PolarGrad: A Class of Matrix-Gradient Optimizers from a Unifying Preconditioning Perspective

The ever-growing scale of deep learning models and training data underscores the critical importance of efficient optimization methods. While preconditioned gradient methods such as Adam and AdamW are the de facto optimizers for training neural networks and large language models, structure-aware preconditioned optimizers like Shampoo and Muon, which utilize the matrix structure of gradients, have demonstrated promising evidence of faster convergence. In this paper, we introduce a unifying framework for analyzing "matrix-aware" preconditioned methods, which not only sheds light on the effectiveness of Muon and related optimizers but also leads to a class of new structure-aware preconditioned methods. A key contribution of this framework is its precise distinction between preconditioning strategies that treat neural network weights as vectors (addressing curvature anisotropy) versus those that consider their matrix structure (addressing gradient anisotropy). This perspective provides new insights into several empirical phenomena in language model pre-training, including Adam's training instabilities, Muon's accelerated convergence, and the necessity of learning rate warmup for Adam. Building upon this framework, we introduce PolarGrad, a new class of preconditioned optimization methods based on the polar decomposition of matrix-valued gradients.
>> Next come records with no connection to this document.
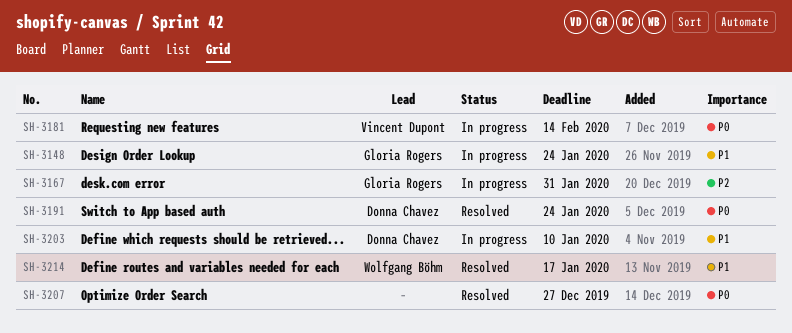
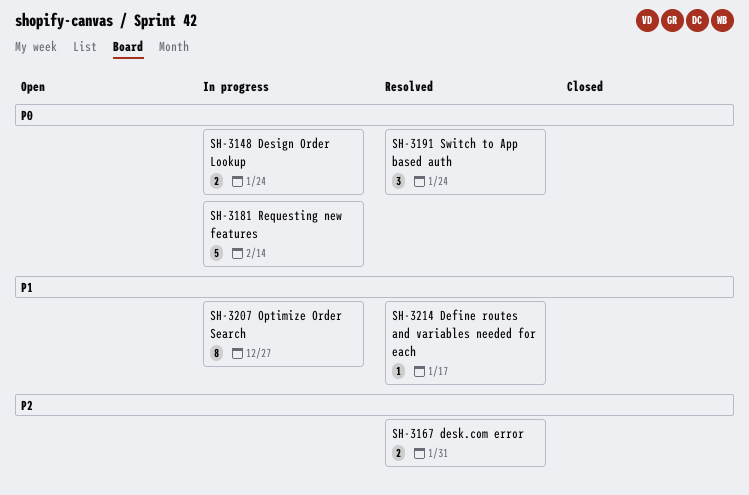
SH-3148, priority: P1 -> P0
SH-3167, status: In progress -> Resolved
SH-3203: present -> none
SH-3207, status: Resolved -> In progress
SH-3207, priority: P0 -> P1

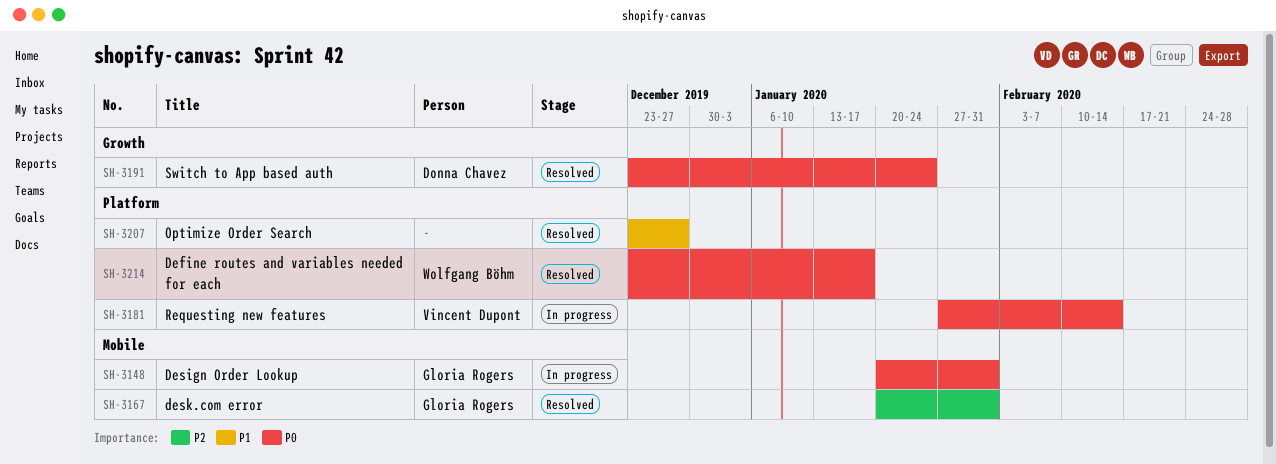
SH-3148, due: Jan 24 -> Jan 31
SH-3207, status: In progress -> Resolved
SH-3214, priority: P1 -> P0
As a special instance, PolarGrad includes Muon with updates scaled by the nuclear norm of the gradients. We provide numerical implementations of these methods, leveraging efficient numerical polar decomposition algorithms for enhanced convergence. Our extensive evaluations across diverse matrix optimization problems and language model pre-training tasks demonstrate that PolarGrad outperforms both Adam and Muon.
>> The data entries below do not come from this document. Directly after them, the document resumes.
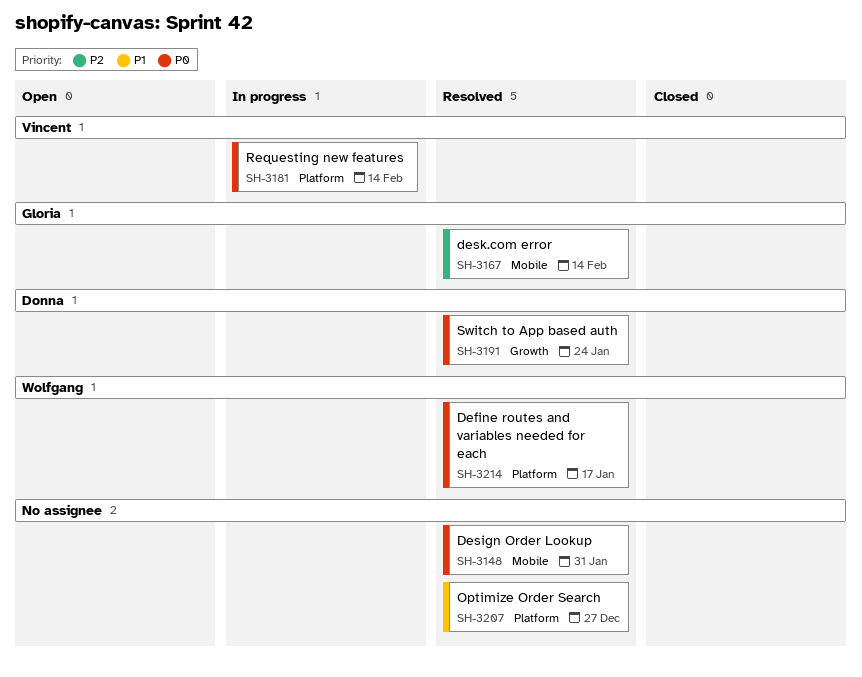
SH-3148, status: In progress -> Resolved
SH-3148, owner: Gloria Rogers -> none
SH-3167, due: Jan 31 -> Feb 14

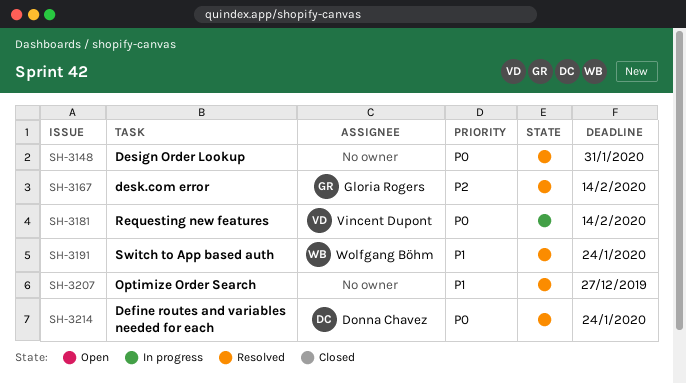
SH-3191, owner: Donna Chavez -> Wolfgang Böhm
SH-3191, priority: P0 -> P1
SH-3214, owner: Wolfgang Böhm -> Donna Chavez
SH-3214, due: Jan 17 -> Jan 24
翻译：深度学习模型与训练数据规模的持续增长，凸显了高效优化方法的至关重要性。尽管Adam和AdamW等预条件梯度方法已成为训练神经网络和大语言模型的事实标准优化器，但如Shampoo和Muon这类利用梯度矩阵结构的结构感知预条件优化器，已展现出更快收敛速度的有力证据。本文提出一个用于分析“矩阵感知”预条件方法的统一框架，该框架不仅揭示了Muon及相关优化器的有效性，还导出了一类新的结构感知预条件方法。该框架的一个关键贡献在于精确区分了将神经网络权重视为向量（处理曲率各向异性）与考虑其矩阵结构（处理梯度各向异性）的两种预条件策略。这一视角为语言模型预训练中的若干经验现象提供了新的见解，包括Adam的训练不稳定性、Muon的加速收敛以及Adam所需的学习率预热机制。基于此框架，我们提出了PolarGrad——一类基于矩阵值梯度极分解的新型预条件优化方法。作为一个特例，PolarGrad包含了以梯度核范数缩放更新步长的Muon。我们提供了这些方法的数值实现，利用高效的数值极分解算法以提升收敛速度。我们在多种矩阵优化问题及语言模型预训练任务上的广泛评估表明，PolarGrad在性能上均优于Adam和Muon。